[What is expected] Copy each line of the records below that mentions the word "step".
[[ Source material open ]]
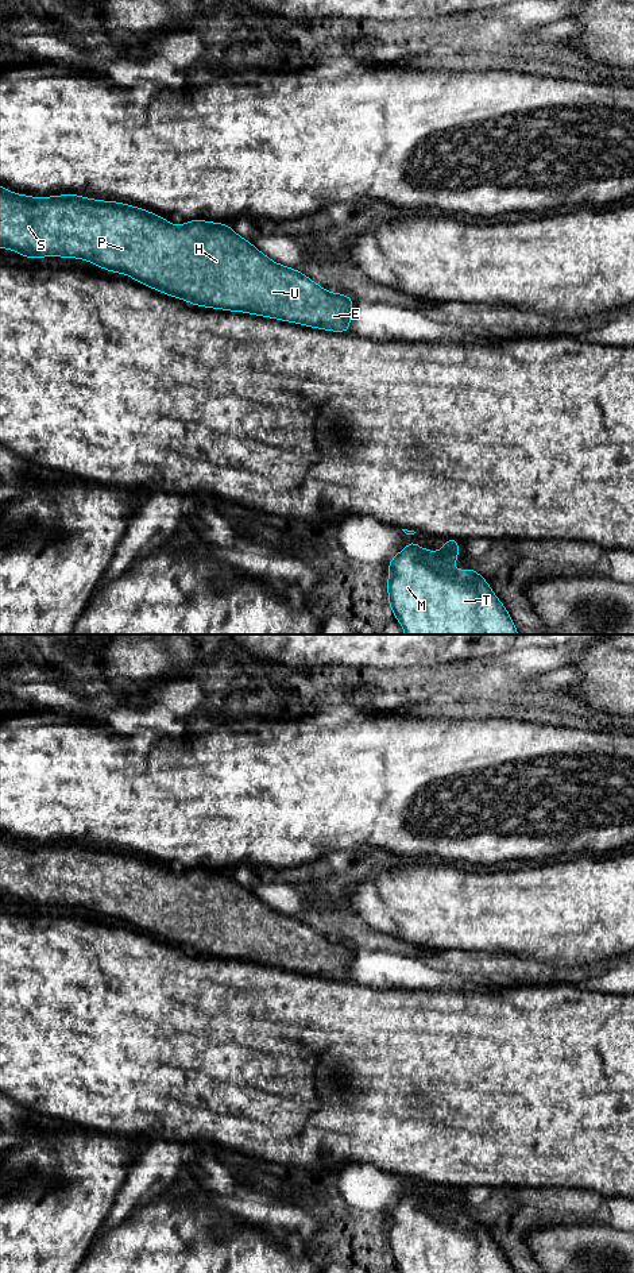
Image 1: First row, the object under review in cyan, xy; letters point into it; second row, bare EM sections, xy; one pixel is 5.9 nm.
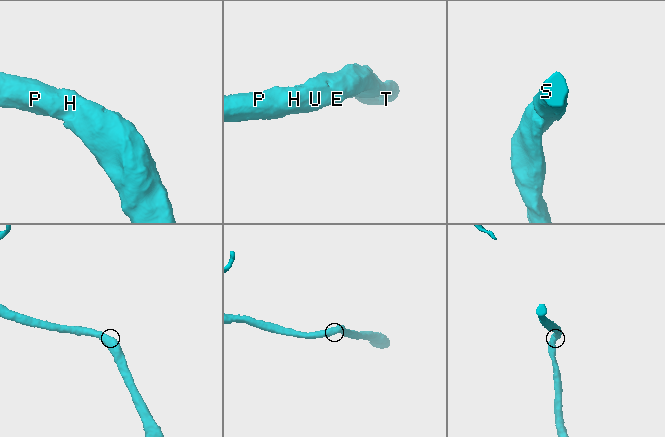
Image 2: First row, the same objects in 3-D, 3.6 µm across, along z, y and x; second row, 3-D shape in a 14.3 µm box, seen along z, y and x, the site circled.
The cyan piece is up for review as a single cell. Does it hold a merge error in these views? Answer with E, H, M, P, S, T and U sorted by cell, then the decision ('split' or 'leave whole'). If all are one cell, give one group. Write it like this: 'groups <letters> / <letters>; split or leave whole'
groups E H M P S T U; leave whole

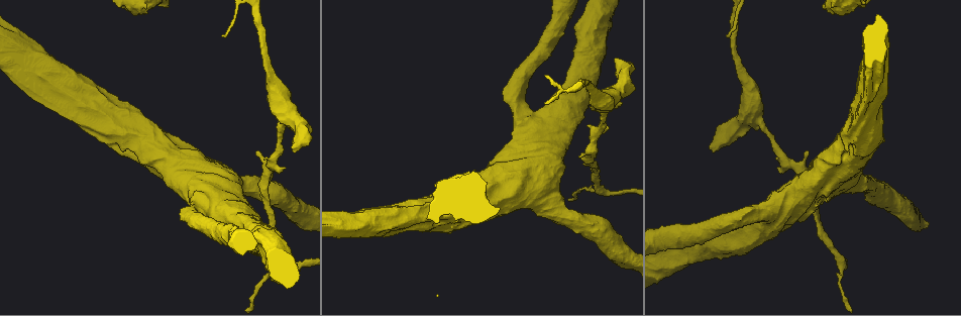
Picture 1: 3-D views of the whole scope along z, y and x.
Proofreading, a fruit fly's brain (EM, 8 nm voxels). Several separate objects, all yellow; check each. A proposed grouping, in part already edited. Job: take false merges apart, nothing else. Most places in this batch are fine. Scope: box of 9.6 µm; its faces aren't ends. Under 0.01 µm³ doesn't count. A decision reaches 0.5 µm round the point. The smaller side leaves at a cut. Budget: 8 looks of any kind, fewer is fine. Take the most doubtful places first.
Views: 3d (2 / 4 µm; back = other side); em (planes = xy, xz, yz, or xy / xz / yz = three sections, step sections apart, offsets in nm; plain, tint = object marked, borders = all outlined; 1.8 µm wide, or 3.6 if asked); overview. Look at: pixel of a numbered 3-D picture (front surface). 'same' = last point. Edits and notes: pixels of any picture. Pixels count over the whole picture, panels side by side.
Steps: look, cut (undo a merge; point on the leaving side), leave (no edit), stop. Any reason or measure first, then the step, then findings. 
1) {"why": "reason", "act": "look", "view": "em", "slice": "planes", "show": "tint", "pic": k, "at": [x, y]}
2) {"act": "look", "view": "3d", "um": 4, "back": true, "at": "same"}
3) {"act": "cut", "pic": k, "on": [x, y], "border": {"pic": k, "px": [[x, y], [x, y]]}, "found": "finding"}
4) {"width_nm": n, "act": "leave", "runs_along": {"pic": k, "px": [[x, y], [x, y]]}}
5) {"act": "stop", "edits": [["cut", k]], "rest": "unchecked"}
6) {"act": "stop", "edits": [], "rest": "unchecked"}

{"why": "calibre changes", "act": "look", "view": "em", "slice": "planes", "show": "tint", "pic": 1, "at": [352, 224]}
[[ Source material closed ]]
[Answer to this task]
Views: 3d (2 / 4 µm; back = other side); em (planes = xy, xz, yz, or xy / xz / yz = three sections, step sections apart, offsets in nm; plain, tint = object marked, borders = all outlined; 1.8 µm wide, or 3.6 if asked); overview. Look at: pixel of a numbered 3-D picture (front surface). 'same' = last point. Edits and notes: pixels of any picture. Pixels count over the whole picture, panels side by side.
Steps: look, cut (undo a merge; point on the leaving side), leave (no edit), stop. Any reason or measure first, then the step, then findings. 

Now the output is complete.